[How to complete this task]: Reproduce the text read from each of the items below, line for line and unchanged, leaving out the pictures.

[Records]:
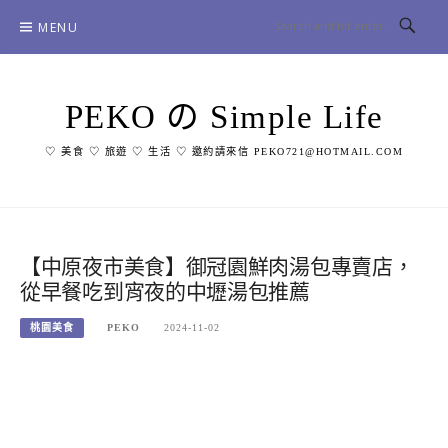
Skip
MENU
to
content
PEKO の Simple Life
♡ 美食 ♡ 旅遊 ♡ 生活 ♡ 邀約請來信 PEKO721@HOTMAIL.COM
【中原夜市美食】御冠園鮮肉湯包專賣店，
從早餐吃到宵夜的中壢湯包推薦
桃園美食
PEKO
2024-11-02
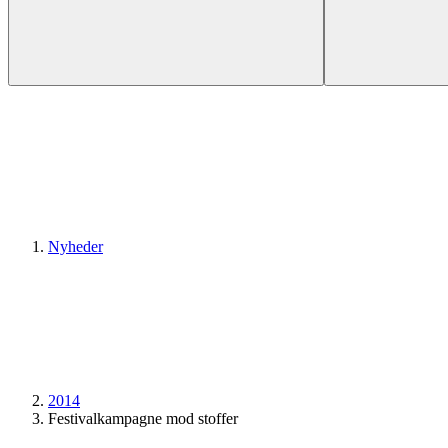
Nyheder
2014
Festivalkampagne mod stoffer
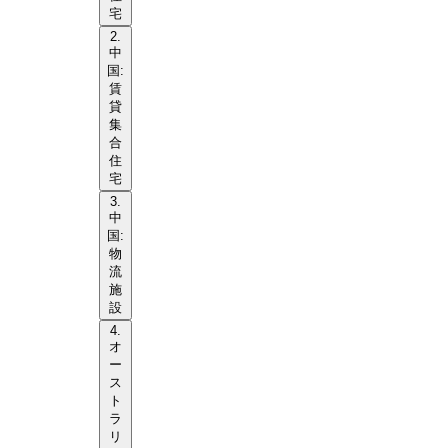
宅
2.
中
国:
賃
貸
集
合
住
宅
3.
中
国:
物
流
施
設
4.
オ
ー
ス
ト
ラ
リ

[Exercise result]:
Skip
MENU
to
content
PEKO の Simple Life
♡ 美食 ♡ 旅遊 ♡ 生活 ♡ 邀約請來信 PEKO721@HOTMAIL.COM
【中原夜市美食】御冠園鮮肉湯包專賣店，
從早餐吃到宵夜的中壢湯包推薦
桃園美食
PEKO
2024-11-02
Nyheder
2014
Festivalkampagne mod stoffer
宅
2.
中
国:
賃
貸
集
合
住
宅
3.
中
国:
物
流
施
設
4.
オ
ー
ス
ト
ラ
リ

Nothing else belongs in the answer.